Alfred Hitchcock's "Frenzy" is a return to old forms by the master of suspense, whose newer forms have pleased movie critics but not his public. This is the kind of thriller Hitchcock was making in the 1940s, filled with macabre details, incongruous humor, and the desperation of a man convicted of a crime he didn't commit.
The only 1970s details are the violence and the nudity (both approached with a certain grisly abandon that has us imagining "Psycho" without the shower curtain). It's almost as if Hitchcock, at seventy-three, was consciously attempting to do once again what he did better than anyone else. His films since "Psycho" (1960) struck out into unfamiliar territory and even got him involved in the Cold War ("Torn Curtain") and the fringes of fantasy ("The Birds"). Here he's back at his old stand.
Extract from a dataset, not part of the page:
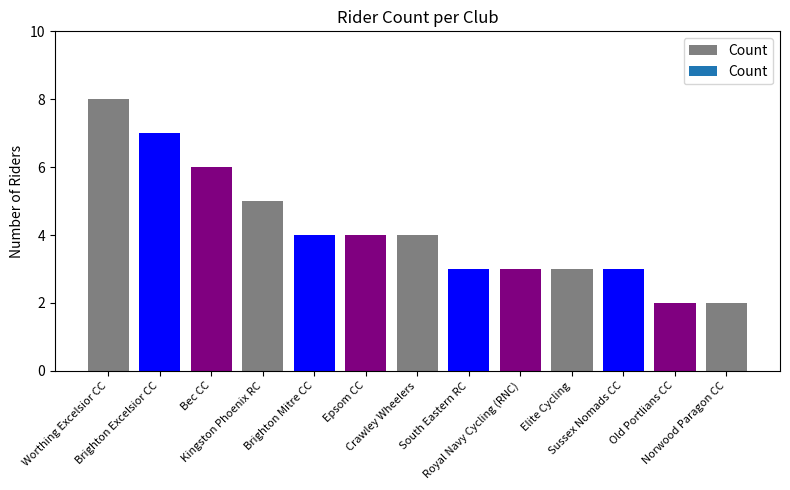

What is the maximum value shown in the chart?

8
"Frenzy," which allegedly has a loose connection with a real criminal case, involves us in the exploits of a murderer known as The Necktie Killer (Barry Foster). And involvement is the sensation we feel, I think, since we know his identity from the beginning and sometimes cannot help identifying with him. There is a scene, for example, in which he inadvertently gets himself trapped in the back of a potato truck with a sack containing the body of his latest victim. We know he is a slimy bastard, but somehow we're sweating along with him as he crawls through the potatoes trying to regain a bit of incriminating evidence. He is the killer but, as is frequently the case with Hitchcock, another man seems much more guilty. This is Richard Blaney (Jon Finch), an ex-RAF hero who is down on his luck and has just lost his job. Through a series of unhappy coincidences which I'd better not give away, he's caught red-handed with the evidence while the killer walks away.
Hitchcock sets his action in the crowded back alleys of Covent Garden, where fruit and vegetable vendors rub shoulders with prostitutes, third-rate gangsters, bookies, and barmaids. A lot of the action takes place in a pub, and somehow Hitchcock gets more feeling for the location into his films than he usually does. With a lot of Hitchcock, you have the impression every frame has been meticulously prepared. This time, the smell and tide of humanity slops over. (There is even one tide in the movie which does a little slopping over humanity itself, but never mind.)
It's delicious to watch Hitchcock using the camera. Not a shot is wasted, and there is one elaborate sequence in which the killer goes upstairs with his victim. The camera precedes them up the stairs, watches them go in a door, and then backs down the stairs, alone, and across the street to look at the outside of the house. This shot is not for a moment a gimmick; the melancholy of the withdrawing camera movement is one of the most touching effects in the film, despite the fact that no people inhabit it.
There's a lot of humor, too, including two hilarious gourmet meals served to the Chief Inspector (Alec McCowen) by his wife (Vivien Merchant). There is suspense, and local color ("It's been too long since the Christie murders; a good colorful crime spree is good for tourism") and, always, Hitchcock smacking his lips and rubbing his hands and delighting in his naughtiness.